All the data below goes into the copy word for word, but the pictures don't.

(Beginning of Given information)

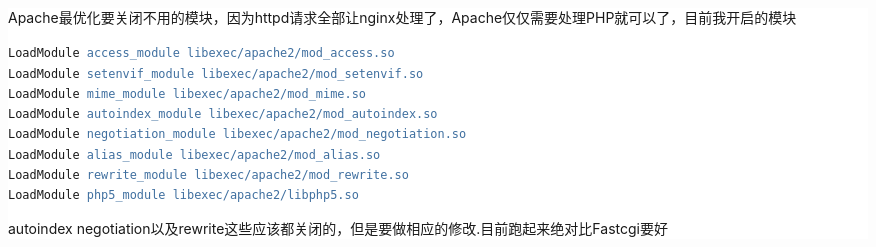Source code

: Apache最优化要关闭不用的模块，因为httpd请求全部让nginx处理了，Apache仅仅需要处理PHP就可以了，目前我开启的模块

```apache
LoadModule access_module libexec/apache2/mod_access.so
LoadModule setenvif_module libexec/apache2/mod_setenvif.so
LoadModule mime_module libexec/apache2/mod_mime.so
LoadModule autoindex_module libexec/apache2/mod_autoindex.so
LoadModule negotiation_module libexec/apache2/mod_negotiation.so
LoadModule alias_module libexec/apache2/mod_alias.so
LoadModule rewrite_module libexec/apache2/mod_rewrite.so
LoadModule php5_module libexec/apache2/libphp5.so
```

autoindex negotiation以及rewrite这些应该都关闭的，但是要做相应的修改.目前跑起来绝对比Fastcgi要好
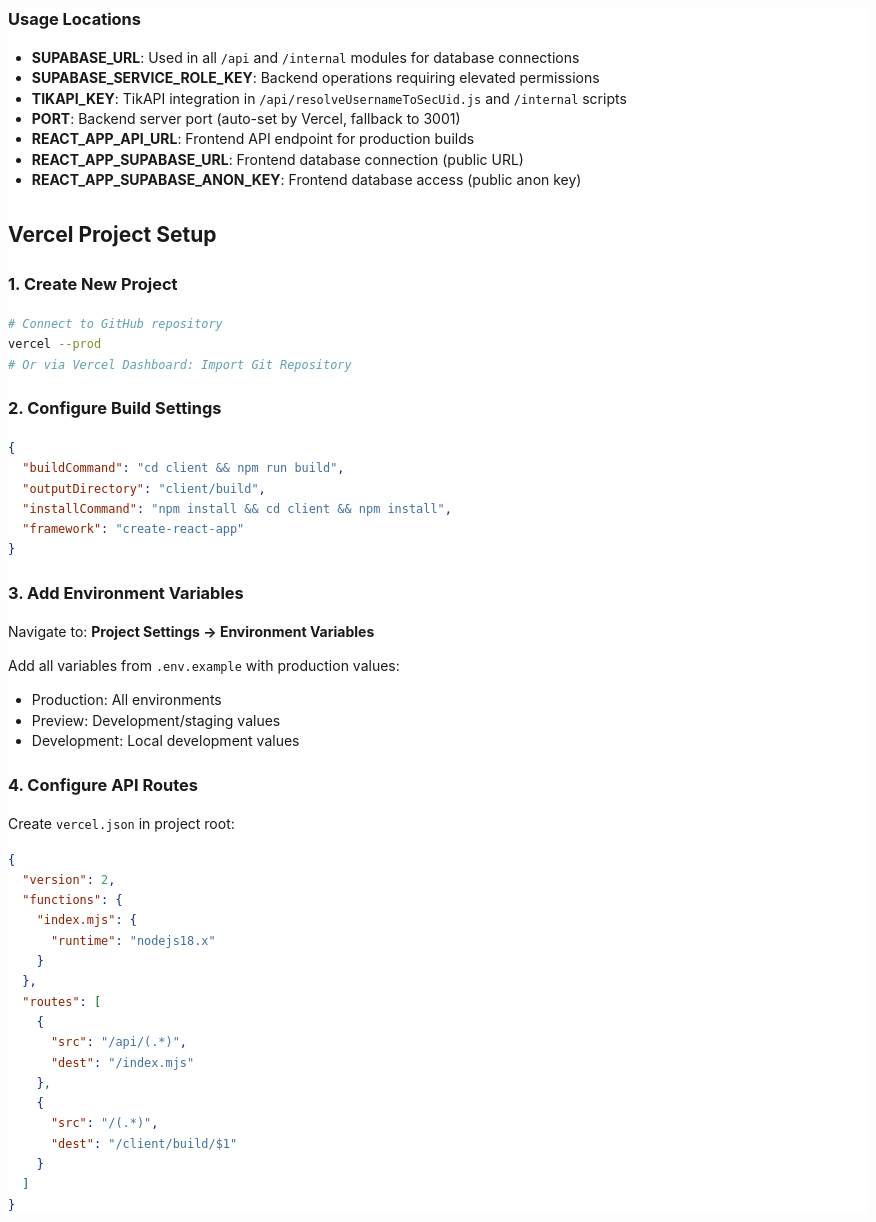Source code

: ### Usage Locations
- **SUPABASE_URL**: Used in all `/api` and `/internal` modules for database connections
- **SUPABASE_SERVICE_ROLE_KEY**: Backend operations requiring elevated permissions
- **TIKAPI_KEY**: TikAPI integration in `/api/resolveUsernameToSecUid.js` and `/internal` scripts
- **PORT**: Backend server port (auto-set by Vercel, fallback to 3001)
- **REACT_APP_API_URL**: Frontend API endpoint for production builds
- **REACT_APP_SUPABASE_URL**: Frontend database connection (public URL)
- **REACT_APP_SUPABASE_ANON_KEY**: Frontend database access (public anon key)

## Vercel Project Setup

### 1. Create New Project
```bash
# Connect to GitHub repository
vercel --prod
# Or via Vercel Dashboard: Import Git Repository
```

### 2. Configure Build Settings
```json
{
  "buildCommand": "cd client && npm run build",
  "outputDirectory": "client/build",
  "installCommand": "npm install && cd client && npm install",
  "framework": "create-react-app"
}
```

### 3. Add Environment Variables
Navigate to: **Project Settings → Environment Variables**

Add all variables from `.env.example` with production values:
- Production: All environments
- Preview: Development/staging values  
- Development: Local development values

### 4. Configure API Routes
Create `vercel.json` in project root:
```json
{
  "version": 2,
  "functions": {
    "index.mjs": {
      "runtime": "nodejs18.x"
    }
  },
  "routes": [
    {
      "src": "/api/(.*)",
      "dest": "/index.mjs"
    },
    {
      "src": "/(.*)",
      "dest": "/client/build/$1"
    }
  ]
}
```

(End of Given information)

| Answer space |
Source code

: Apache最优化要关闭不用的模块，因为httpd请求全部让nginx处理了，Apache仅仅需要处理PHP就可以了，目前我开启的模块

```apache
LoadModule access_module libexec/apache2/mod_access.so
LoadModule setenvif_module libexec/apache2/mod_setenvif.so
LoadModule mime_module libexec/apache2/mod_mime.so
LoadModule autoindex_module libexec/apache2/mod_autoindex.so
LoadModule negotiation_module libexec/apache2/mod_negotiation.so
LoadModule alias_module libexec/apache2/mod_alias.so
LoadModule rewrite_module libexec/apache2/mod_rewrite.so
LoadModule php5_module libexec/apache2/libphp5.so
```

autoindex negotiation以及rewrite这些应该都关闭的，但是要做相应的修改.目前跑起来绝对比Fastcgi要好
Source code

: ### Usage Locations
- **SUPABASE_URL**: Used in all `/api` and `/internal` modules for database connections
- **SUPABASE_SERVICE_ROLE_KEY**: Backend operations requiring elevated permissions
- **TIKAPI_KEY**: TikAPI integration in `/api/resolveUsernameToSecUid.js` and `/internal` scripts
- **PORT**: Backend server port (auto-set by Vercel, fallback to 3001)
- **REACT_APP_API_URL**: Frontend API endpoint for production builds
- **REACT_APP_SUPABASE_URL**: Frontend database connection (public URL)
- **REACT_APP_SUPABASE_ANON_KEY**: Frontend database access (public anon key)

## Vercel Project Setup

### 1. Create New Project
```bash
# Connect to GitHub repository
vercel --prod
# Or via Vercel Dashboard: Import Git Repository
```

### 2. Configure Build Settings
```json
{
  "buildCommand": "cd client && npm run build",
  "outputDirectory": "client/build",
  "installCommand": "npm install && cd client && npm install",
  "framework": "create-react-app"
}
```

### 3. Add Environment Variables
Navigate to: **Project Settings → Environment Variables**

Add all variables from `.env.example` with production values:
- Production: All environments
- Preview: Development/staging values  
- Development: Local development values

### 4. Configure API Routes
Create `vercel.json` in project root:
```json
{
  "version": 2,
  "functions": {
    "index.mjs": {
      "runtime": "nodejs18.x"
    }
  },
  "routes": [
    {
      "src": "/api/(.*)",
      "dest": "/index.mjs"
    },
    {
      "src": "/(.*)",
      "dest": "/client/build/$1"
    }
  ]
}
```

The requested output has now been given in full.